Assignment: The result should be a verbatim copy of the whole listing.

[[ Records supplied, beginning ]]

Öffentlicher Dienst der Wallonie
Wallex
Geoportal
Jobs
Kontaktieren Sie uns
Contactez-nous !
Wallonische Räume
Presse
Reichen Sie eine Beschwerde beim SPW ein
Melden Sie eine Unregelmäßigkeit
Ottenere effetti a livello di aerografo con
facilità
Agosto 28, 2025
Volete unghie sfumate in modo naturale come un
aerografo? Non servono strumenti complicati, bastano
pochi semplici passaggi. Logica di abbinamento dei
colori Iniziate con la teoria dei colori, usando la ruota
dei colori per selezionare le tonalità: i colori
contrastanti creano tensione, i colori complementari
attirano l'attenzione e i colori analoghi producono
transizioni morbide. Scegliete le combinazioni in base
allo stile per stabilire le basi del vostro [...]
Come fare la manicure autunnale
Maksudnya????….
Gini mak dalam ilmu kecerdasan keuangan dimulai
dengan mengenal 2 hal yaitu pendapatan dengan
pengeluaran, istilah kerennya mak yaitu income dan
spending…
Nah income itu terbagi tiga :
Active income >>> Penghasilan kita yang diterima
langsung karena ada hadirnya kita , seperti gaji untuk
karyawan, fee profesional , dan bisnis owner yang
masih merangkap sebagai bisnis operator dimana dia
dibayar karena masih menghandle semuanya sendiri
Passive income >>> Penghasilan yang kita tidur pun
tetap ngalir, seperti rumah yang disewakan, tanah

[[ Records supplied, end ]]

Output of the exercise:
Öffentlicher Dienst der Wallonie
Wallex
Geoportal
Jobs
Kontaktieren Sie uns
Contactez-nous !
Wallonische Räume
Presse
Reichen Sie eine Beschwerde beim SPW ein
Melden Sie eine Unregelmäßigkeit
Ottenere effetti a livello di aerografo con
facilità
Agosto 28, 2025
Volete unghie sfumate in modo naturale come un
aerografo? Non servono strumenti complicati, bastano
pochi semplici passaggi. Logica di abbinamento dei
colori Iniziate con la teoria dei colori, usando la ruota
dei colori per selezionare le tonalità: i colori
contrastanti creano tensione, i colori complementari
attirano l'attenzione e i colori analoghi producono
transizioni morbide. Scegliete le combinazioni in base
allo stile per stabilire le basi del vostro [...]
Come fare la manicure autunnale
Maksudnya????….
Gini mak dalam ilmu kecerdasan keuangan dimulai
dengan mengenal 2 hal yaitu pendapatan dengan
pengeluaran, istilah kerennya mak yaitu income dan
spending…
Nah income itu terbagi tiga :
Active income >>> Penghasilan kita yang diterima
langsung karena ada hadirnya kita , seperti gaji untuk
karyawan, fee profesional , dan bisnis owner yang
masih merangkap sebagai bisnis operator dimana dia
dibayar karena masih menghandle semuanya sendiri
Passive income >>> Penghasilan yang kita tidur pun
tetap ngalir, seperti rumah yang disewakan, tanah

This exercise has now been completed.